Die "American Bockeroth Dreamboys" jedenfalls läuteten am Samstagabend zu Ehren der neuen Tollitäten Sturm - dazu waren die vier drahtigen Elferratsmitglieder der KG Bockeroth eigens in eine Art Pfannen-Lendenschurz geschlüpft, was nicht nur optisch, sondern auch akustisch das närrische Publikum im Saal op de Hüh mächtig in Wallung brachte. Derart eingeheizt durften sie dann kommen: Prinz Kai I., Prinzessin Monika III. (beide Hochstätter) und Bauer Ocki (Hermann-Josef Ockenfels) - "Jetzt gehören sie euch", verkündete Sitzungspräsident Holger Willke den Bockerothern und Düferothern. Letztere haben in dieser Session allen Grund, besonders ausgiebig zu feiern, da die drei Tollitäten in ihrem Ortsteil zu Hause sind.

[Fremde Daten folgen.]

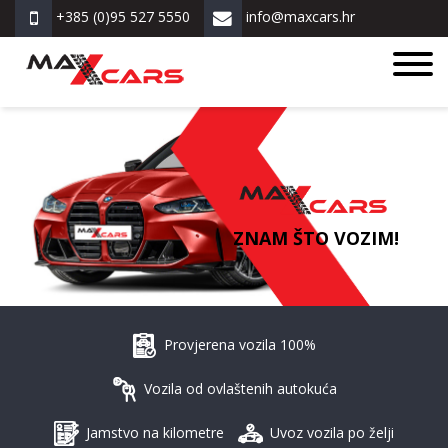
+385 (0)95 527 5550
info@maxcars.hr
ZNAM ŠTO VOZIM!
Provjerena vozila 100%
Vozila od ovlaštenih autokuća
Jamstvo na kilometre
Uvoz vozila po želji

Dass der Prinz auf Zack ist, stellt er auch regelmäßig im Dienst der Feuerwehr, als Karnevalswagenbauer und Maibaumboss von Düferoth unter Beweis. Mit seiner Monika hat er eine nicht minder karnevalsbegeisterte Prinzessin an seiner Seite: Sie hat ebenfalls als Sternschnuppe viele Jahre lang das närrische Publikum in der Region begeistert. Mit Ocki steht dem Prinzenpaar auch ein bühnenerprobter, staatser Buur zur Seite: er hat nicht nur im Männerballett getanzt, sondern war in der Session 2004/2005 Prinz in Bockeroth.

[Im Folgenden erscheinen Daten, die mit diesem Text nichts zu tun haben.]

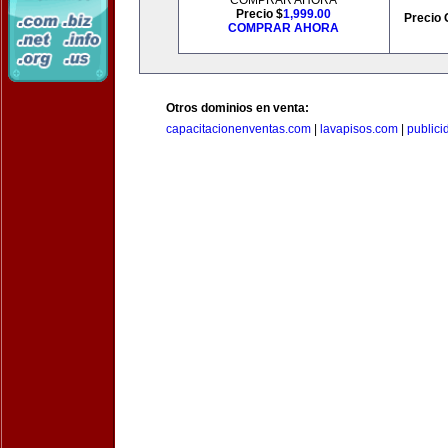
COMPRAR AHORA
Precio $
1,999.00
Precio 
COMPRAR AHORA
Otros dominios en venta:
capacitacionenventas.com
|
lavapisos.com
|
public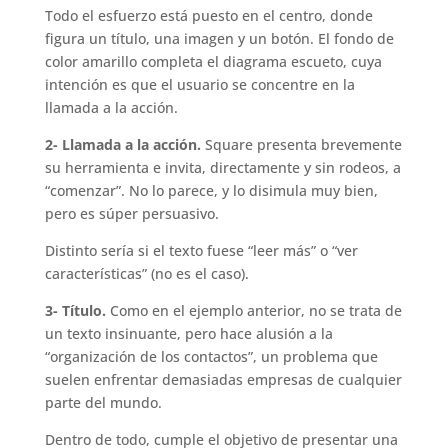
Todo el esfuerzo está puesto en el centro, donde
figura un título, una imagen y un botón. El fondo de
color amarillo completa el diagrama escueto, cuya
intención es que el usuario se concentre en la
llamada a la acción.
2- Llamada a la acción.
Square presenta brevemente
su herramienta e invita, directamente y sin rodeos, a
“comenzar”. No lo parece, y lo disimula muy bien,
pero es súper persuasivo.
Distinto sería si el texto fuese “leer más” o “ver
características” (no es el caso).
3- Título.
Como en el ejemplo anterior, no se trata de
un texto insinuante, pero hace alusión a la
“organización de los contactos”, un problema que
suelen enfrentar demasiadas empresas de cualquier
parte del mundo.
Dentro de todo, cumple el objetivo de presentar una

Angesichts von so viel Herrlichkeit war es nicht verwunderlich, dass der stellvertretende Bürgermeister Sokrates Theodoridis vor der Proklamation regelrecht weiche Knie bekam: "Ich bin so aufgeregt, als würde ich selber nochmal proklamiert werden." Kurzerhand setzte er sich über das Protokoll hinweg und überreichte den Prinzenorden zuerst der Prinzessin: "Ich weiß, ich sollte eigentlich beim Prinzen anfangen, aber es gibt da nun mal etwas Schöneres als ihn", lautete die einfache wie logische Begründung.

Dass mit den neuen Tollitäten neue Zeiten in Bockeroth anbrechen, zeigt sich auch beim Karnevalsgruß: Ab sofort heißt es nicht mehr "Bockeroth, Düferoth, Alaaf" sondern "Bockeroth, Düferoth hät Bock". So ganz leicht wollte der neue Schlachtruf dem jecken Publikum anfangs zwar noch nicht über die Lippen kommen, aber im Laufe des Abends bot sich noch reichlich Gelegenheit zum Üben: zum Beispiel um sich beim "Vingströschen", den "Dilledöppchen", "Strunz un Büggel", den "Showgirls on Stage" und der Band "Fiasko" für ihre mitreißenden Darbietungen zu bedanken.

Schöne Tradition ist seit jeher der Aufmarsch des Beueler Stadtsoldatencorps, die die Tollitäten in den Saal geleiteten.